Várias vezes, em análises da Escotilha, discorremos sobre a onda crescente de obras dentro do espectro true crime, que fascina muita gente por recontar histórias de crimes que realmente aconteceram. O fato de que esse gênero tem sido super explorado (muitas vezes, em prol de um certo prazer questionável de saber que aqueles fatos ocorreram com outras pessoas, e não conosco) não significa que não possa haver boas produções. O documentário A Vítima Invisível: O Caso Eliza Samudio é um caso de uma obra de grande qualidade, por diferentes aspectos.
Com direção de Juliana Antunes, o longa da Netflix acerta, primeiramente, por conta da relevância do tema: ele fala da morte em 2010 de Eliza Samudio, modelo que foi amante do goleiro Bruno, então uma estrela em ascensão no Flamengo. Eliza havia tido um filho com o jogador, e havia denunciado publicamente as ameaças que recebeu de Bruno e dos asseclas que o cercavam.
O caso, com toques de filmes de horror, foi amplamente noticiado na época, e o corpo de Eliza nunca foi encontrado. Em 2013, a juíza Marixa Fabiane Lopes decretou que fosse emitida a certidão de óbito da modelo. Junto dos “funcionários” que o ajudaram a cometer o crime, Bruno acabou condenado a 22 anos de prisão pelo assassinato, pois a investigação concluiu que ela teria sido atraída para o sítio do jogador em Esmeraldas, no estado de Minas Gerais, onde foi assassinada. Eliza nunca mais foi encontrada e o bebê Bruninho, que estava com ela, foi entregue a outras pessoas.

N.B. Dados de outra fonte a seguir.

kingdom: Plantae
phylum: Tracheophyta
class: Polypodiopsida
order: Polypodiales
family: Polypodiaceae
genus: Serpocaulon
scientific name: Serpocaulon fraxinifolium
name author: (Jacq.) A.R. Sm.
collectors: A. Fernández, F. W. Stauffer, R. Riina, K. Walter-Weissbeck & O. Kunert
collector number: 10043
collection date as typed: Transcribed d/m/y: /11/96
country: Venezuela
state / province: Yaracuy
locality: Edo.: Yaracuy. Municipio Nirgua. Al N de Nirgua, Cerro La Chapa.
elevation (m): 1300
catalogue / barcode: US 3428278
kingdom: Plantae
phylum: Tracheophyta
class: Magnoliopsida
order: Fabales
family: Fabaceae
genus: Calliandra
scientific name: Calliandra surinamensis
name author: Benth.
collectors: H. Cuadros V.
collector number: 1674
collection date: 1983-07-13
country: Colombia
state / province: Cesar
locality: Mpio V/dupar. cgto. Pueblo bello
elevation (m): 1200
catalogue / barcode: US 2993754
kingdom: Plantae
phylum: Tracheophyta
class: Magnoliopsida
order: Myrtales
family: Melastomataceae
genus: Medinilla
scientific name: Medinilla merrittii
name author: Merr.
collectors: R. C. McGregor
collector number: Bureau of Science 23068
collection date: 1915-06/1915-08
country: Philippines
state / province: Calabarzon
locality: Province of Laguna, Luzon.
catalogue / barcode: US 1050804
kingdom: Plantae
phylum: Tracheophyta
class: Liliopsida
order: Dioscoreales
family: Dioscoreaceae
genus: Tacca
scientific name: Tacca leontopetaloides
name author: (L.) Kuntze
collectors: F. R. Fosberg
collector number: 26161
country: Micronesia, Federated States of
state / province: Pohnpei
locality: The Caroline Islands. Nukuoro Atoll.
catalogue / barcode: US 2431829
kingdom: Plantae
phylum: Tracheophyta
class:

Todo o caso repercutiu muito enquanto os fatos transcorriam, sendo muito explorado pelos programas sensacionalistas – o apresentador Ratinho chegou a prometer uma recompensa por quem trouxesse Eliza viva. Mas o mais impressionante de toda a história, como A Vítima Invisível bem esclarece, é que Eliza, como diz uma das entrevistas, fez “tudo certo”. Ele anunciou a quatro ventos que estavam correndo risco de vida e, mesmo assim, não foi protegida.
Caso Eliza Samudio: por que importa?
Catorze anos depois do assassinato de Eliza Samudio, a história contada em A Vítima Invisível choca, infelizmente, mais do que provavelmente chocou na época da ocorrência da morte. O background de Eliza (o que incluía uma infância paupérrima no Paraná, vinda de uma família desestruturada, e a ambição de se tornar algo maior do que o seu contexto) fez com que ela fosse enquadrada rapidamente por um viés negativo, como a “maria chuteira” que queria levar vantagem em cima de um jogador famoso.
No Rio de Janeiro, ela se tornou amante de Bruno, enquanto ele mesmo tinha noiva e várias outras namoradas (obviamente, o julgamento da opinião pública pendeu mais para as mulheres do que para ele).
O caso de Eliza Samudio tem forte interesse público, diferente de tantas outras narrativas true crime, pois fala de algo que diz respeito a muita gente: a misoginia vigente que, ano após ano, continua existindo como uma praga invisível.
Impetuosa, ao ficar grávida, Eliza resolveu levar sua história para a imprensa, dando várias entrevistas para jornais e programas de TV, além de ter produzido uma forte declaração na frente de uma delegacia sobre as ameaças que estava sofrendo. E, para completar a consolidação do estigma em torno dela, Eliza Samudio também teve uma rápida participação em filmes pornográficos enquanto morou em São Paulo e precisava de dinheiro. Tudo isso, como vemos, solidificou a ideia de que sua vida valia pouco.
O depoimento de uma advogada, que representa Sonia Fatima Moura, mãe de Eliza, é contundente: ela fez tudo certo, e trouxe a público todas as ameaças que vinha sofrendo, mas mesmo assim o Estado não a protegeu. Sonia então arremata: Eliza não tinha medo de nada, e o medo é um fator essencial para a vida – especialmente das mulheres.
Todo o caso de Eliza Samudio, portanto, tem forte interesse público, diferente de tantas outras narrativas true crime, pois fala de algo que diz respeito a muita gente: a misoginia vigente que, ano após ano, continua existindo como uma praga invisível. Não por acaso, vale dizer, ao ser solto em liberdade condicional em janeiro de 2023, Bruno conseguiu retomar minimamente sua carreira como atleta, e até se casou de novo. Já Eliza, eternamente perpetuada pelo crime terrível do qual foi vítima, sobrevive pelo legado de sua história.
Ao trazer novamente o caso de forma respeitosa e jornalística, Netflix faz um baita acerto em A Vítima Invisível: O Caso Eliza Samudio. Vale muito conferir.